Lawrence Leung will be performing at the Perth International Comedy Festival Gala Launch Party on Friday, March 22 and as part of the festival from Wednesday, May 8 to Saturday, May 11. Go to perthcomedyfest.com.au for more.
When X-Press gives Lawrence Leung a call, he’s about to head out and get some groceries. “It’s pretty exciting stuff,” he chuckles. Leung has made quite a name for himself both at home and overseas for his particular comedy styling, which involve everything from ghosts, to adventures and jet packs.
Leung will be heading over here for the Perth International Comedy Festival, and when asked what he has planned for the Gala Launch, he laughs and says that he wants to ‘raise the roof’ – possibly quite literally.
“Last time I played at the Astor Theatre there was a car crash out on the street and the power went off. The audience had to wait in the foyer for like an hour because there was no power. And we were like, you know, everyone go up the street and get yourself an ice cream. It was terrible! And then just as the producers were thinking about cancelling the show, all the lights came back on and I had one of the best shows of my life!”
Leung will be offering up the Perth debut of Beginning Middle End, a more personal show than usual. The idea was sparked by a slightly dodgy Google search.
“It came about because my housemate found some really disturbing erotic fan fiction about me. You know, like 50 Shades of Grey,” he says, explaining his initial shock. “You know, I’m an ABC guy, I’m not an A-list celebrity – if anything I’m quite obscure, so this must be the most obscure of obscure fan fiction.”
Writing the show began with kinky prose, and continued on when Leung began to think about how people view themselves – and in turn, how others see them.
“I explore that from many different angles.
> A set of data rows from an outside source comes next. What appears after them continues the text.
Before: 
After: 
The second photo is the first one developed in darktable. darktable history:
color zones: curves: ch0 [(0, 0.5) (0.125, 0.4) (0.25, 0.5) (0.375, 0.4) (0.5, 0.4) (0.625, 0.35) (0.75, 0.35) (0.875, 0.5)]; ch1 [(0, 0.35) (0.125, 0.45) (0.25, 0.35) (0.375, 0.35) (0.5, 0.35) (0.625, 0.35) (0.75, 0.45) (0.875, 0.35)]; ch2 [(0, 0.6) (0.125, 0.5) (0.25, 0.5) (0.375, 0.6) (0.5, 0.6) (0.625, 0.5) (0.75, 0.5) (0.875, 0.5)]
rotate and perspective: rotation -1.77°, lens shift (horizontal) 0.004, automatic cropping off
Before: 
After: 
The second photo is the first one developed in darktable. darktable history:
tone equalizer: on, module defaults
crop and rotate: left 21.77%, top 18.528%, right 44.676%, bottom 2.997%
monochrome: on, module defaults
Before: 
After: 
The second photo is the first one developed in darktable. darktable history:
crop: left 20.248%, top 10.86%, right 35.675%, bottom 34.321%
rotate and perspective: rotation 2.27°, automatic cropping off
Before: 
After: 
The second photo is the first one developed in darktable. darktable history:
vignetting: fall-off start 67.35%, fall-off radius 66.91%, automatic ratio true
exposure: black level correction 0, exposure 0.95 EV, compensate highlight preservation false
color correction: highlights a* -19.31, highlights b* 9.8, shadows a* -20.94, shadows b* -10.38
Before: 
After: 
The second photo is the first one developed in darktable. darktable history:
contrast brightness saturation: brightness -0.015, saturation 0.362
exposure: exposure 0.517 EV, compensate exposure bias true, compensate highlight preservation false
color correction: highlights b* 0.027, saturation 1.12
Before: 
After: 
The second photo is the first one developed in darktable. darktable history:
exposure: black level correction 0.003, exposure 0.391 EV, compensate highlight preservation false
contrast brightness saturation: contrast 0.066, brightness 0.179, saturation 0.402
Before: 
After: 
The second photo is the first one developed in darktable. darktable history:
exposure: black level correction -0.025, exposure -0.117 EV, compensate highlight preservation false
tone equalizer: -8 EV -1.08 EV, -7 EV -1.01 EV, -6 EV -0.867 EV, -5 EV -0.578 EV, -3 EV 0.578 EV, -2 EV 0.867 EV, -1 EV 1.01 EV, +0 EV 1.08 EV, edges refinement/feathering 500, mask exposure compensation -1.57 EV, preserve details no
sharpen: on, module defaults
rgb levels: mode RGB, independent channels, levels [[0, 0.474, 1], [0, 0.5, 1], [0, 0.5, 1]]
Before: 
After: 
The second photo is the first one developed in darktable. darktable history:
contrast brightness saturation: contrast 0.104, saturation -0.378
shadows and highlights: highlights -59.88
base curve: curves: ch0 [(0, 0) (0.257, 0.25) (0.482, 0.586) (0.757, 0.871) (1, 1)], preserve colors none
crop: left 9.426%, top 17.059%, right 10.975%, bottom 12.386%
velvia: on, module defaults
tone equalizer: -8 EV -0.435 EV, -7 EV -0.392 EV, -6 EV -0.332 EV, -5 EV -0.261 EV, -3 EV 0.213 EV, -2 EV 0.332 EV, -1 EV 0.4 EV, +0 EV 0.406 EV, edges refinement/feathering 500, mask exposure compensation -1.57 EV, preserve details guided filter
I might see myself as the hero of a story but someone else who was there at the time, I’ll find out later thinks that I was just a bit of a dickhead,” he laughs.
Leung’s research involved a lot of awkward conversations with friends, discussing how they had perceived him in different situations.
“There’s one story where a friend and I got into a fight with these tough guys in a park, and she thought I was a bit of a hero because I stood up to them. But from my point of view I was completely terrified!” he says.
Leung has already taken the show to London to great success. When asked if he feels like he needs to change his material in other countries, he laughs and says: “No, but sometimes I feel like I need to change my accent [laughs],” explaining that Australian audiences instantly warm to performers from places like Scotland and Ireland due to their accents. “But when Aussies go to London, it’s like [puts on harsh accent] ‘G’day!’ And they’re like, ‘Ah no, another colonial – I can already hear your voice at the bar pulling beers, and now I have to hear this.’ It’s not particularly exotic, performing in London with an Australian accent.”